Exercise data:
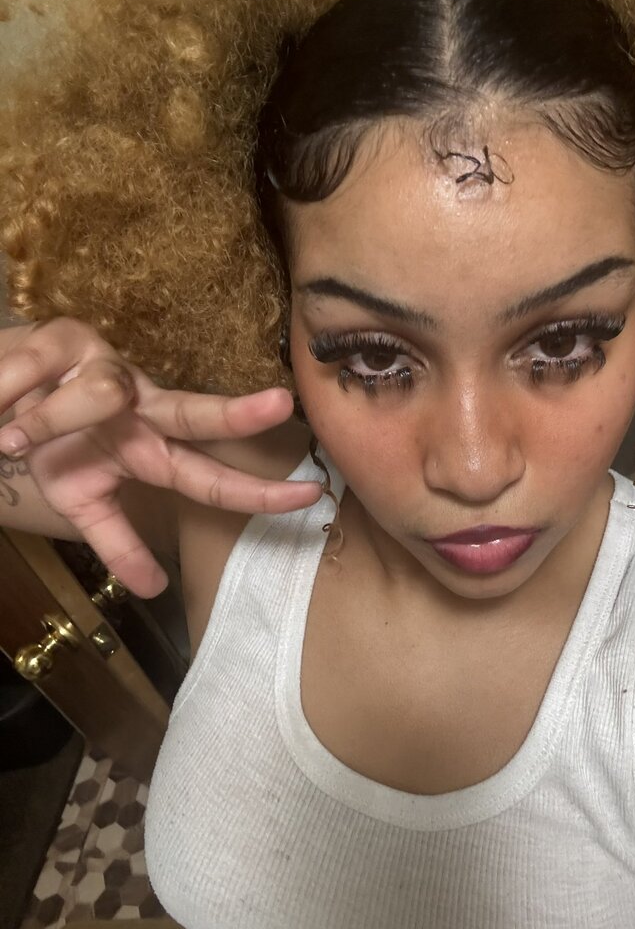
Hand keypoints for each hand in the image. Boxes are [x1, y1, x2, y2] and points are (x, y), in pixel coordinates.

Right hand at [0, 317, 322, 597]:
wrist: (0, 395)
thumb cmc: (52, 447)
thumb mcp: (82, 500)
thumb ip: (118, 541)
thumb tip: (154, 591)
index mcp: (150, 449)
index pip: (210, 475)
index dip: (256, 491)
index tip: (310, 497)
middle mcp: (142, 405)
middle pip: (195, 413)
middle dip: (236, 415)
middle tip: (281, 405)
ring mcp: (108, 366)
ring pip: (102, 395)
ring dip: (48, 421)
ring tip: (9, 439)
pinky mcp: (64, 337)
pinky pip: (41, 373)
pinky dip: (11, 394)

Aim of the exercise:
Each line from the one containing "thumb mcp: (82, 500)" to the end of the listing above must be printed exactly, and no other line may appear.

Task solution:
thumb mcp: (82, 500)
thumb ip: (118, 541)
thumb tip: (154, 591)
index mcp: (150, 449)
index pip: (210, 475)
index dip: (256, 491)
index tip: (310, 497)
middle mcp: (142, 405)
middle pip: (195, 413)
middle dip: (236, 415)
middle tip: (281, 405)
ring mcp: (108, 366)
ring pip: (102, 395)
ring dip: (48, 421)
ring tip: (9, 439)
pinky mcp: (64, 337)
pinky pip: (41, 373)
pinky dip: (11, 394)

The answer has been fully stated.